• Your task: Output exactly those lines of the data that lie between the line containing "(825, 342) none" and the final line, both ends counted.

Before-and-after change data:

────────────────────────────────────────

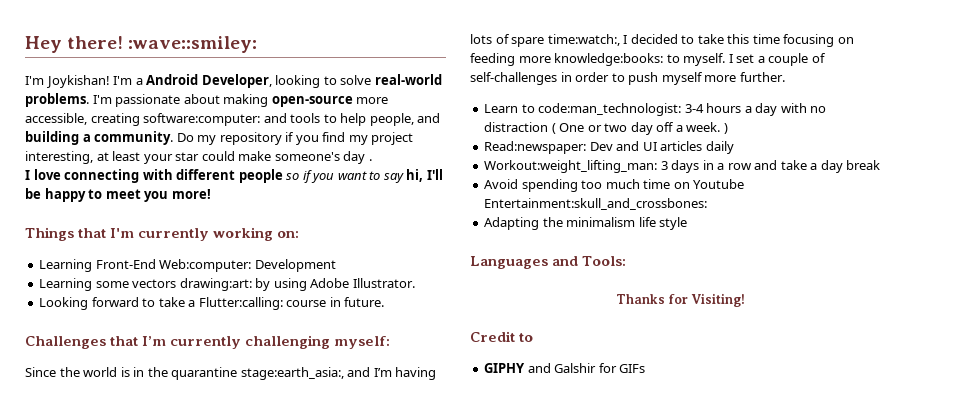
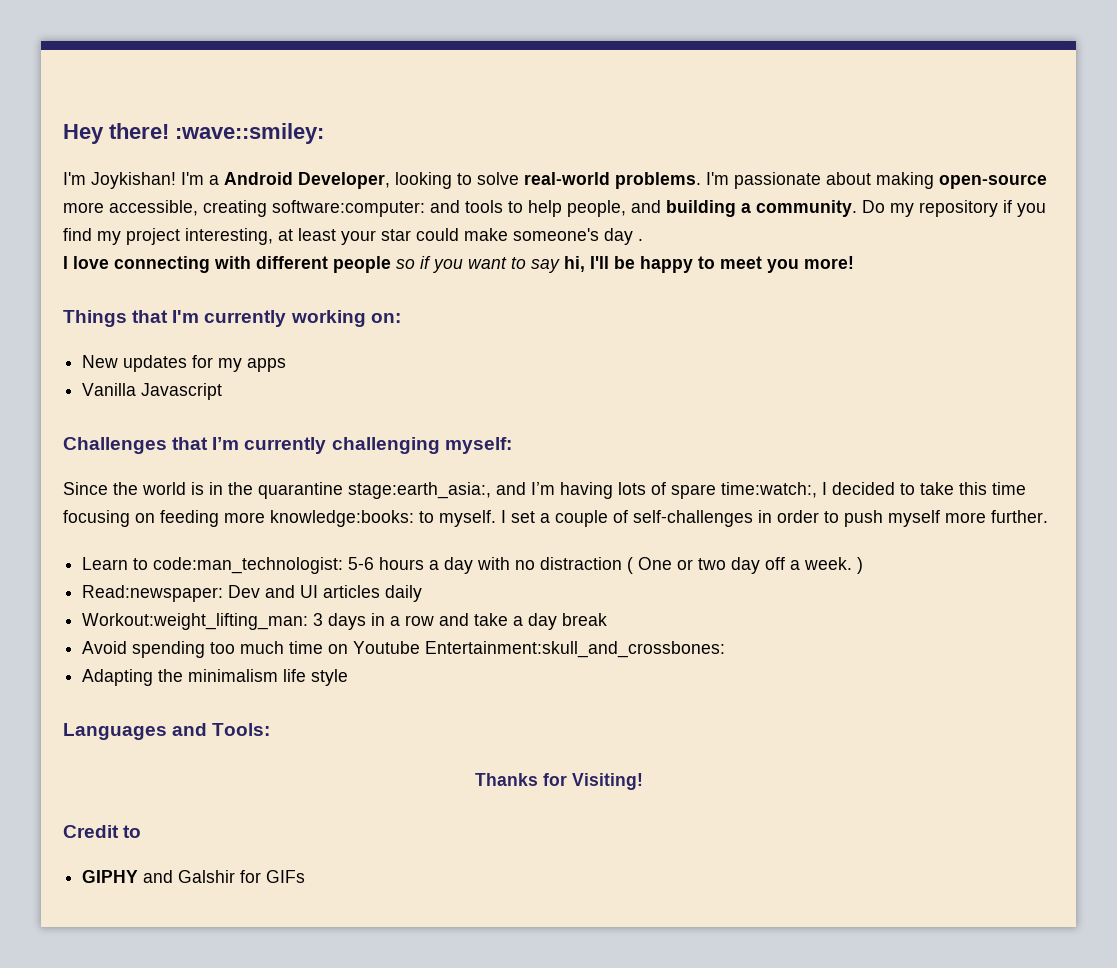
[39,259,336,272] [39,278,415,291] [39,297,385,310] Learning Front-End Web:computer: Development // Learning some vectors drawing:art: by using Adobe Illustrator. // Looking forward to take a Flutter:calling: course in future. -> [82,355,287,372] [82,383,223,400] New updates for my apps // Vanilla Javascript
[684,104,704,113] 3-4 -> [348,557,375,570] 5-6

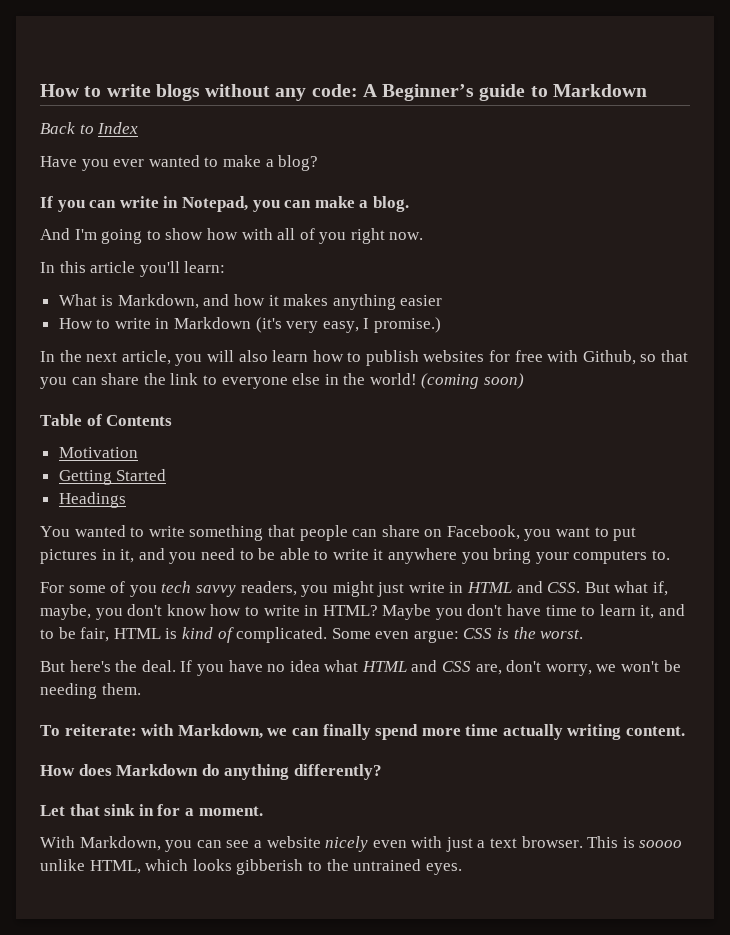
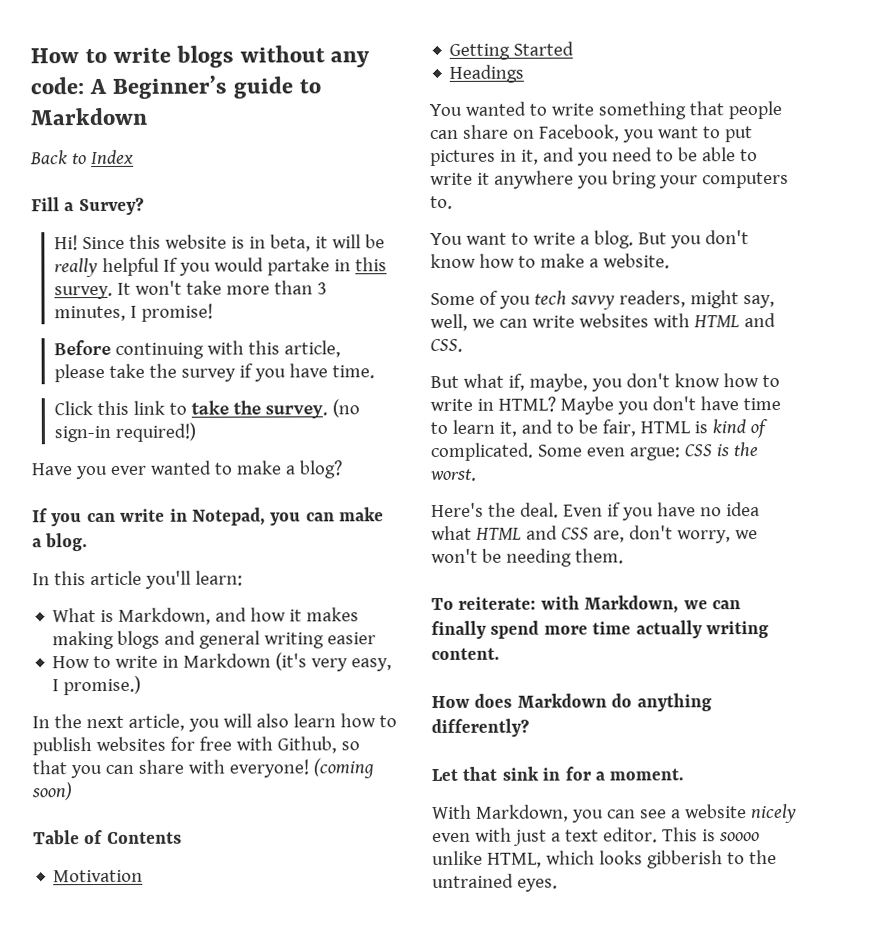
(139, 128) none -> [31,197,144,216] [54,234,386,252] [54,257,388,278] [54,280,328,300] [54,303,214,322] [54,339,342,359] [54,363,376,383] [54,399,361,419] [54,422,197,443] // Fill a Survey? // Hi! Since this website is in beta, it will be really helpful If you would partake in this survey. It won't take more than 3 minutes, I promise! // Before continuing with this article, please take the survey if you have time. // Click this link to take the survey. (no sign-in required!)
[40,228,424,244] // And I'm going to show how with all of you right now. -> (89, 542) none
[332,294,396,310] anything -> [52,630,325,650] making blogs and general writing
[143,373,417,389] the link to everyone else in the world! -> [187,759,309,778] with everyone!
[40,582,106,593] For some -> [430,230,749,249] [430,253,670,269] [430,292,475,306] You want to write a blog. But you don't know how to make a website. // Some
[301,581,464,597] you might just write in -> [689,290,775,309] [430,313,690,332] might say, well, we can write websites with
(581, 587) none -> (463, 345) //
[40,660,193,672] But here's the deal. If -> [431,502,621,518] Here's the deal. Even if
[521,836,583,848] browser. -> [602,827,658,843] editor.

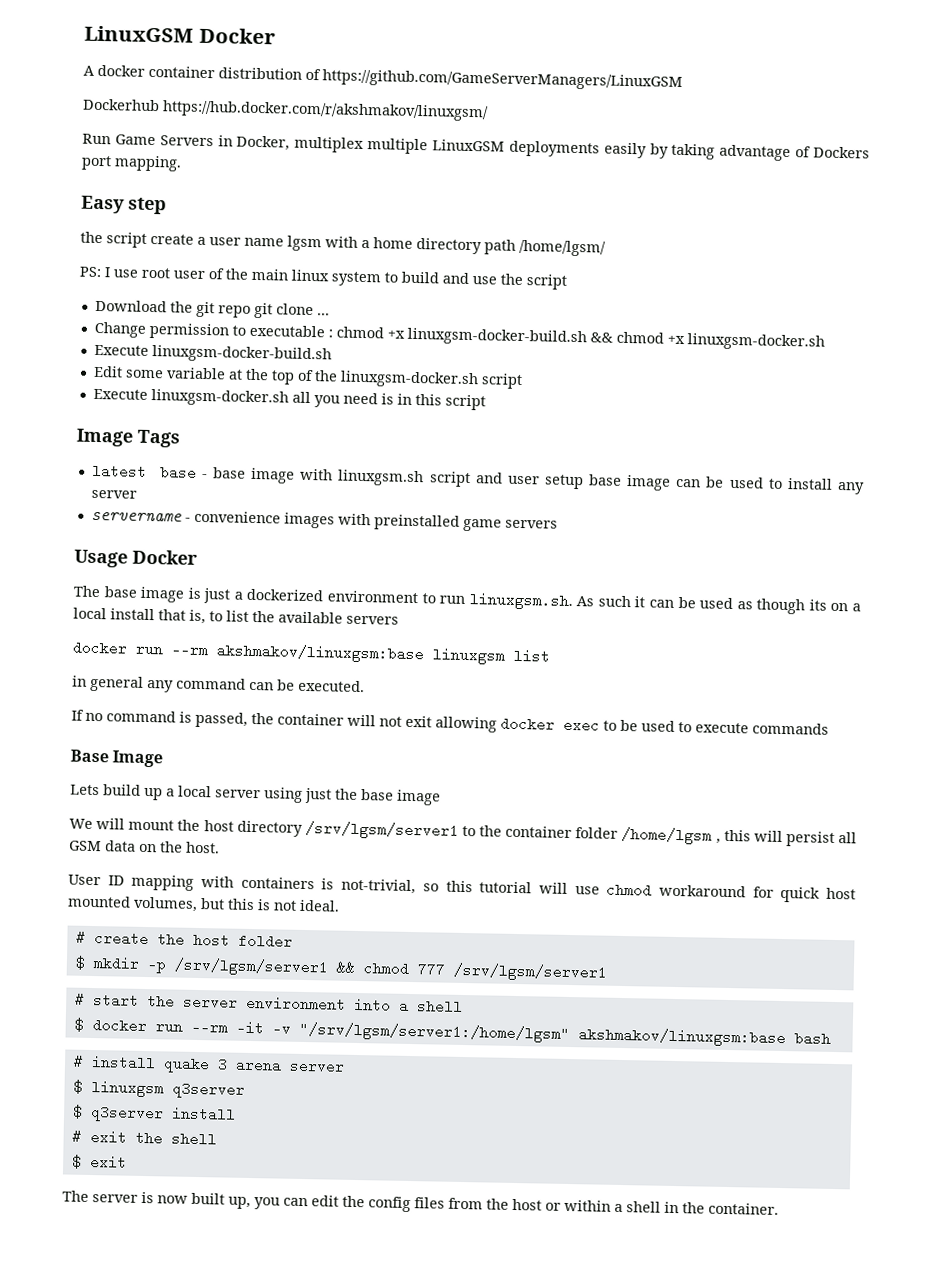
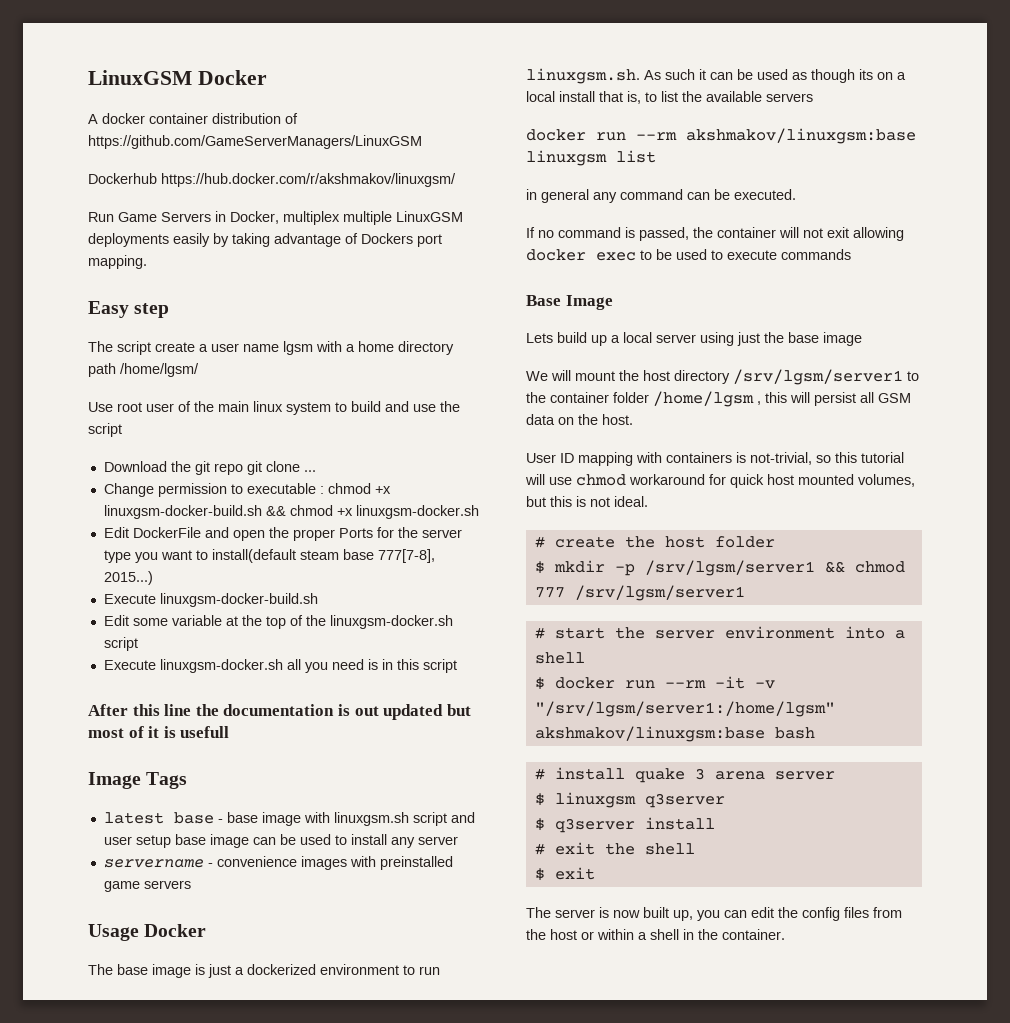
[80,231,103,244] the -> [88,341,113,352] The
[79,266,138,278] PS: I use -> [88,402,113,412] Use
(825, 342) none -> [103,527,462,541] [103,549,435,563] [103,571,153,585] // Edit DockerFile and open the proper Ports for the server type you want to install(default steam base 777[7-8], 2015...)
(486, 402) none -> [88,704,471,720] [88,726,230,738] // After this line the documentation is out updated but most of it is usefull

────────────────────────────────────────

• Reply to the exercise:
(825, 342) none -> [103,527,462,541] [103,549,435,563] [103,571,153,585] // Edit DockerFile and open the proper Ports for the server type you want to install(default steam base 777[7-8], 2015...)
(486, 402) none -> [88,704,471,720] [88,726,230,738] // After this line the documentation is out updated but most of it is usefull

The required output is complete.